+++ Supplied material

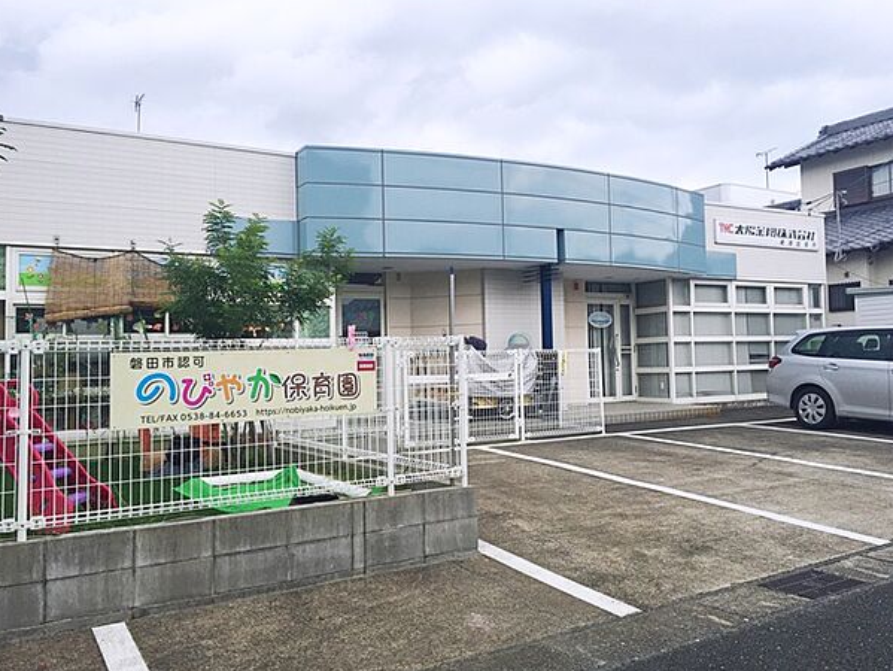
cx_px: 453
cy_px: 332
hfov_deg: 59.9
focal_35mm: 30
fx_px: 774
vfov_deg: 46.8
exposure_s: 1/860
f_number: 2.2
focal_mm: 4.15
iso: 32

++++++

Without the pictures, reproduce every line of the records above exactly.

Task response
cx_px: 453
cy_px: 332
hfov_deg: 59.9
focal_35mm: 30
fx_px: 774
vfov_deg: 46.8
exposure_s: 1/860
f_number: 2.2
focal_mm: 4.15
iso: 32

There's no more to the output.